We are now also seeing exports. A key US CCS project at Kemper county, Mississippi is due to go into operation next year, and it will be powered by $2 million compressors manufactured by the Howden Group at Renfrew in Scotland. In addition, our world-class £125 million R and D programme is developing better, cheaper CCS technologies, including finding new uses for CO2 rather than simply storing it deep under the sea bed. Econic Technologies, a small company based in London, secured a further £5 million at the end of last year from industry partners to continue work funded by DECC to develop new plastics that use carbon dioxide. Those examples give a sense of the opportunity we have through CCS to support economic growth in this country and to establish the UK as a world leader in CCS technology and innovation.

Alan Whitehead Portrait Dr Whitehead
- Hansard - - - Excerpts

Before concluding her remarks, will the Minister clarify what she means by £1 billion being left in the levy control framework in 2021 for CCS? As far as I understand from the material recently published by DECC on the passage of the levy control framework, £1 billion will be left in the framework only if the cumulative consequences of previous allocations of levy control framework-based technology are not taken into account.

Charles Walker Portrait Mr Charles Walker (in the Chair)
- Hansard - - - Excerpts

Before the Minister answers that question, I ask her to leave a couple of minutes at the end for the Chair of the Committee.

Amber Rudd Portrait Amber Rudd
- Hansard - -

I thank the hon. Member for Southampton, Test (Dr Whitehead) for his question, but I will have to come back to him with a full answer.
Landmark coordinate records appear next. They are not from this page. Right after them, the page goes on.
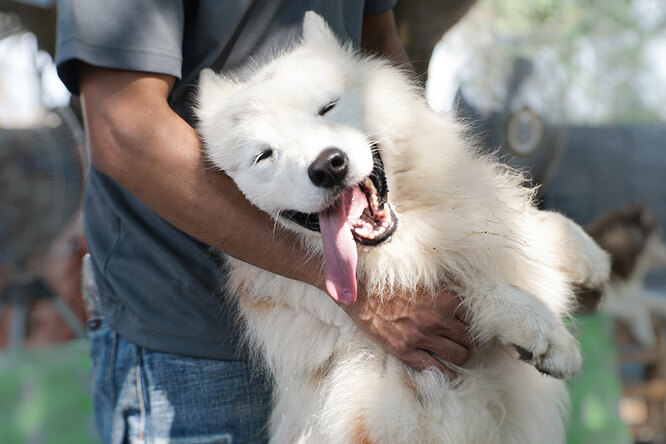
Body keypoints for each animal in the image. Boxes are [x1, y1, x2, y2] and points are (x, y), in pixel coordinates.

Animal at [195, 12, 608, 442]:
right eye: (263, 156)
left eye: (327, 107)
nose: (328, 165)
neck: (411, 236)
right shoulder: (407, 399)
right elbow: (475, 287)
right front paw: (547, 335)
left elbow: (523, 224)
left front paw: (589, 257)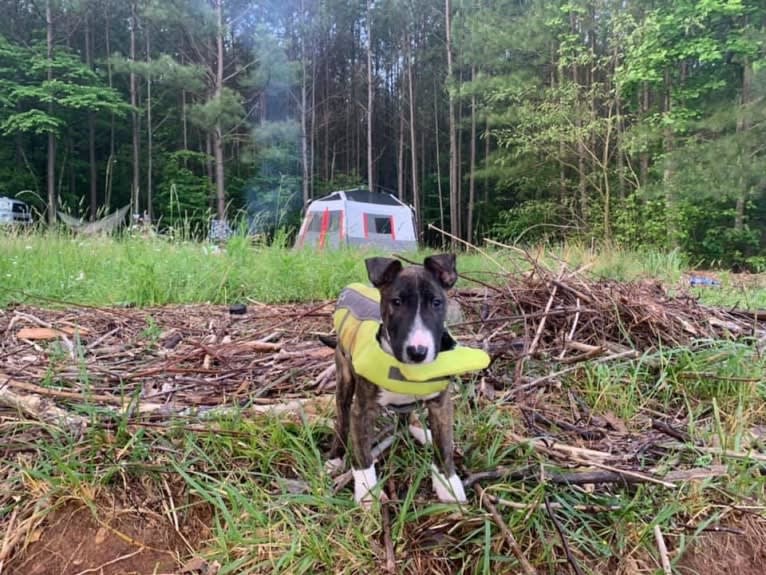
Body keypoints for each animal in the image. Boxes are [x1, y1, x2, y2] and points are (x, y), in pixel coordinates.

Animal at [328, 254, 476, 506]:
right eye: (396, 302)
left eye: (437, 302)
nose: (418, 352)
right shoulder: (362, 410)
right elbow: (363, 456)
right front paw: (367, 494)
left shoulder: (441, 404)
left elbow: (444, 447)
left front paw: (448, 485)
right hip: (344, 379)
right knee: (342, 419)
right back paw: (336, 456)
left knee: (406, 417)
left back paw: (422, 432)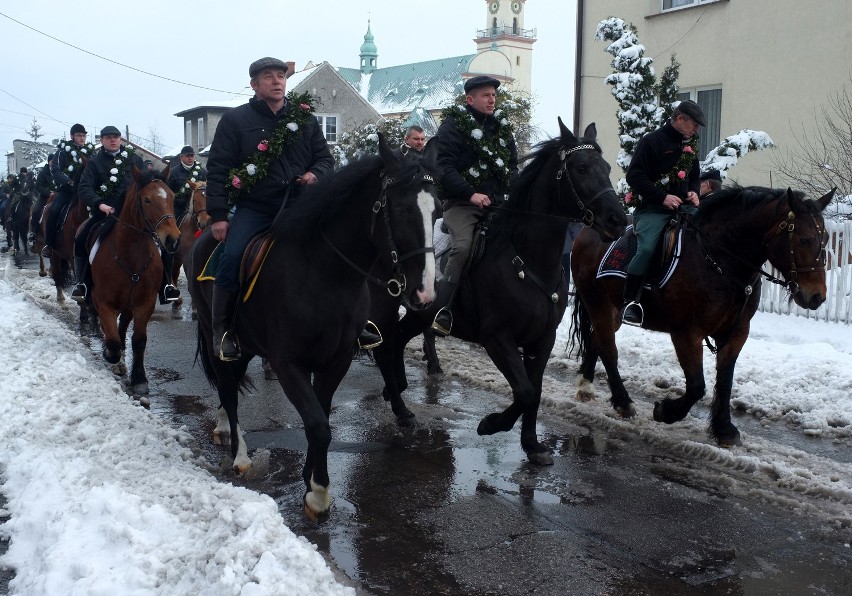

I will conclude, as I want to leave my hon. Friend the Member for South Suffolk some minutes at the end. I want hon. Members to be in no doubt that we are committed to CCS and that we are working with the two winners of the competition to give them as much support as we can to develop this technology so that we can become the world leader, not only the leader in the EU. We also feel that there is opportunity to support innovation in this area. I reassure hon. Members that my Department is working with various universities on a number of projects. I have looked at some of those projects, and they are incredibly exciting. Science is moving forward, and although I share the Committee’s frustration to a certain extent—the word “frustration” comes up a lot in the Committee’s comments about CCS programmes—we have to manage taxpayers’ money carefully to ensure that we are stimulating development and supporting the production of CCS in a way that is economical and ambitious so that we can become the world leader. Of course, to stick to our ambitions we have set targets, which we intend to meet. We believe that CCS is an important part of that.